Some types of shows will also be able to come back faster than others. A multi-camera comedy like The Conners, that shoots each episode on a stage in front of a studio audience on a single day, will be ready to air faster than dramas or single-camera comedies like Ghosts (shot on film over many days). And because the broadcast ecosystem is designed for shows to only run until mid-May, most of these series will probably only be able to make between 8 and 13 episodes this season, rather than the more traditional 22.

There are also the shows that were either mostly or entirely completed, but were deliberately held back for 2024 once it became obvious the strikes weren’t going to end quickly. True Detective and FX on Hulu’s Shogun both seemed set for 2023 premieres; now they’ll be coming in January and February, respectively. Regardless of when Stranger Things is able to return, Netflix has another potentially huge show coming in mid-March, with Game of Thrones showrunners David Benioff and D.B. Weiss adapting the sci-fi bestseller 3 Body Problem. And the specific timing of the strike hasn’t affected some shows with shorter seasons; FX is hoping to have The Bear back in roughly the same summer window where it’s been released on Hulu the last two years.

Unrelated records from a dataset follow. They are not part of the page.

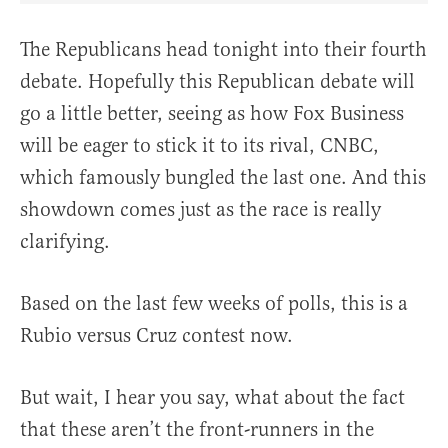
The Republicans head tonight into their fourth
debate. Hopefully this Republican debate will
go a little better, seeing as how Fox Business
will be eager to stick it to its rival, CNBC,
which famously bungled the last one. And this
showdown comes just as the race is really
clarifying.
Based on the last few weeks of polls, this is a
Rubio versus Cruz contest now.
But wait, I hear you say, what about the fact
that these aren’t the front-runners in the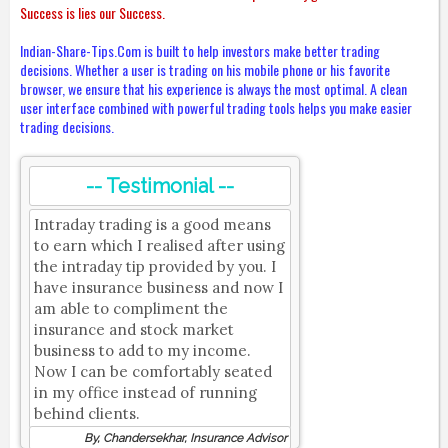
Success is lies our Success.
Indian-Share-Tips.Com is built to help investors make better trading
decisions. Whether a user is trading on his mobile phone or his favorite
browser, we ensure that his experience is always the most optimal. A clean
user interface combined with powerful trading tools helps you make easier
trading decisions.
-- Testimonial --
Intraday trading is a good means
to earn which I realised after using
the intraday tip provided by you. I
have insurance business and now I
am able to compliment the
insurance and stock market
business to add to my income.
Now I can be comfortably seated
in my office instead of running
behind clients.
By, Chandersekhar, Insurance Advisor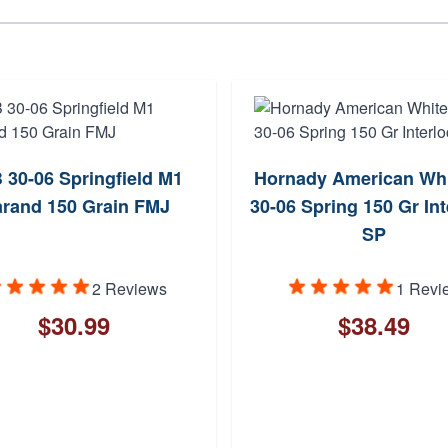
 30-06 Springfield M1
Hornady American Whit
rand 150 Grain FMJ
30-06 Spring 150 Gr Int
SP
2 Reviews
1 Revi
$30.99
$38.49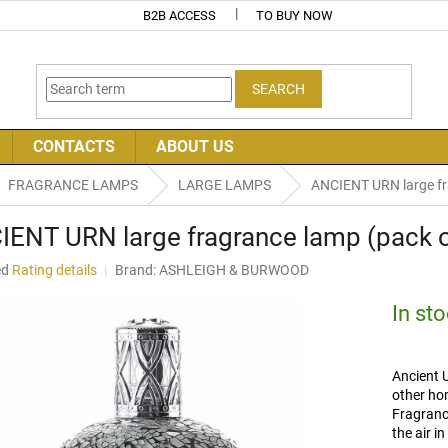
B2B ACCESS
TO BUY NOW
SEARCH
CONTACTS
ABOUT US
FRAGRANCE LAMPS
LARGE LAMPS
ANCIENT URN large fr
ENT URN large fragrance lamp (pack o
ed
Rating details
Brand:
ASHLEIGH & BURWOOD
In st
Ancient 
other ho
Fragrance
the air i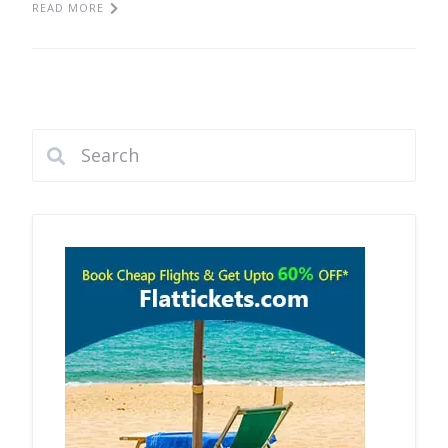
READ MORE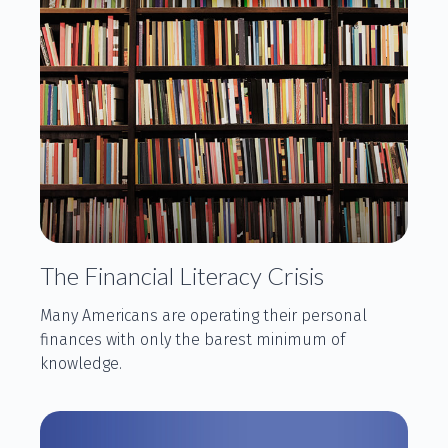
The Financial Literacy Crisis
Many Americans are operating their personal
finances with only the barest minimum of
knowledge.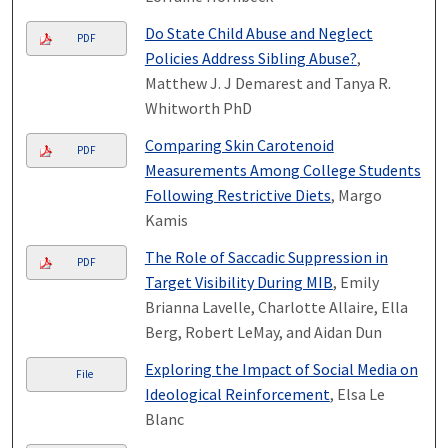
Do State Child Abuse and Neglect
PDF
Policies Address Sibling Abuse?
,
Matthew J. J Demarest and Tanya R.
Whitworth PhD
Comparing Skin Carotenoid
PDF
Measurements Among College Students
Following Restrictive Diets
, Margo
Kamis
The Role of Saccadic Suppression in
PDF
Target Visibility During MIB
, Emily
Brianna Lavelle, Charlotte Allaire, Ella
Berg, Robert LeMay, and Aidan Dun
Exploring the Impact of Social Media on
File
Ideological Reinforcement
, Elsa Le
Blanc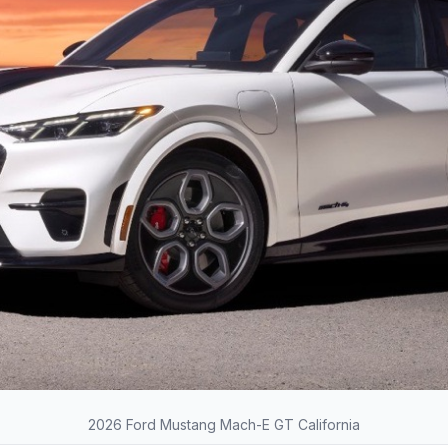
2026 Ford Mustang Mach-E GT California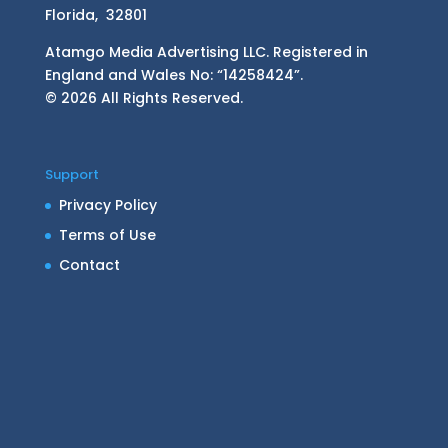
Florida, 32801
Atamgo Media Advertising LLC. Registered in
England and Wales No: “14258424”.
© 2026 All Rights Reserved.
Support
Privacy Policy
Terms of Use
Contact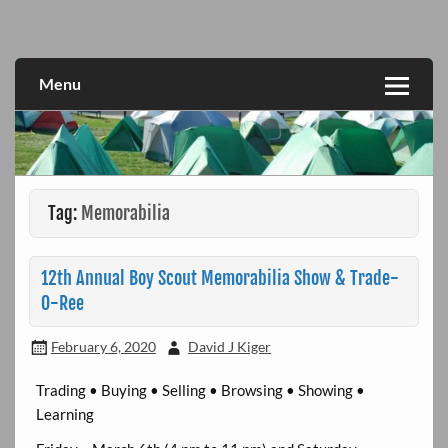
Skip
to
Fun for All
Great Lakes Divison Activities
content
Menu
Tag:
Memorabilia
12th Annual Boy Scout Memorabilia Show & Trade-
O-Ree
February 6, 2020
David J Kiger
Trading • Buying • Selling • Browsing • Showing •
Learning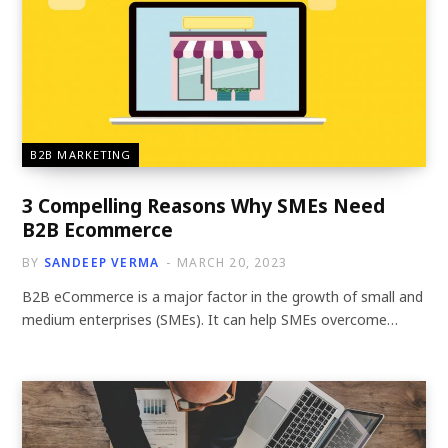
B2B MARKETING
3 Compelling Reasons Why SMEs Need
B2B Ecommerce
BY
SANDEEP VERMA
MARCH 20, 2023
B2B eCommerce is a major factor in the growth of small and
medium enterprises (SMEs). It can help SMEs overcome…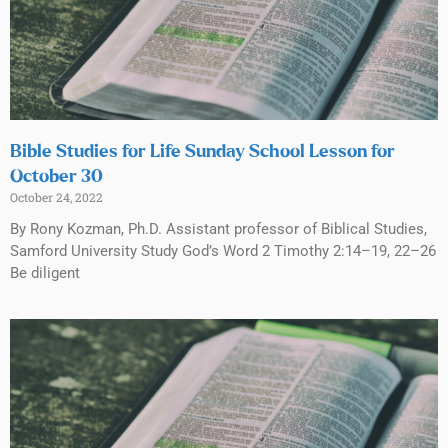
Bible Studies for Life Sunday School Lesson for
October 30
October 24, 2022
By Rony Kozman, Ph.D. Assistant professor of Biblical Studies,
Samford University Study God’s Word 2 Timothy 2:14–19, 22–26
Be diligent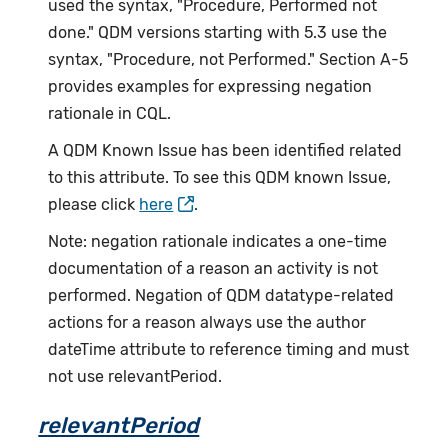
used the syntax, "Procedure, Performed not
done." QDM versions starting with 5.3 use the
syntax, "Procedure, not Performed." Section A-5
provides examples for expressing negation
rationale in CQL.
A QDM Known Issue has been identified related
to this attribute. To see this QDM known Issue,
please click
here
.
Note: negation rationale indicates a one-time
documentation of a reason an activity is not
performed. Negation of QDM datatype-related
actions for a reason always use the author
dateTime attribute to reference timing and must
not use relevantPeriod.
relevantPeriod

But other big shows have been swept out of 2024 altogether, like The Last of Us and The White Lotus, which HBO has already said won’t be back until sometime in 2025.

Over the last few years, the March/April/May stretch has been ridiculously crowded even by the standards of Peak TV. That’s the home stretch for Emmy eligibility, so all the awards contenders (and would-be awards contenders) tend to premiere then. (That period this year included the final seasons of Succession, Barry, Ted Lasso, and The Marvelous Mrs. Maisel.) The upcoming spring seems like it will be much leaner. Some of that is strike aftermath, and some is a result of the market correction that was already happening before the WGA walked out. The AMPTP used the strikes as cover to cancel a lot of shows, but they were going to do that anyway. Five hundred-plus original scripted shows per year was not sustainable, and we’ve finally reached the point where everyone in the business is ready to admit that.

So strike or no strike, 2024 won’t be as full of TV as we’ve grown used to. But by spring, we should be out of a relative drought and into at least a pleasant stream, even if the Peak TV firehose never gets turned on again.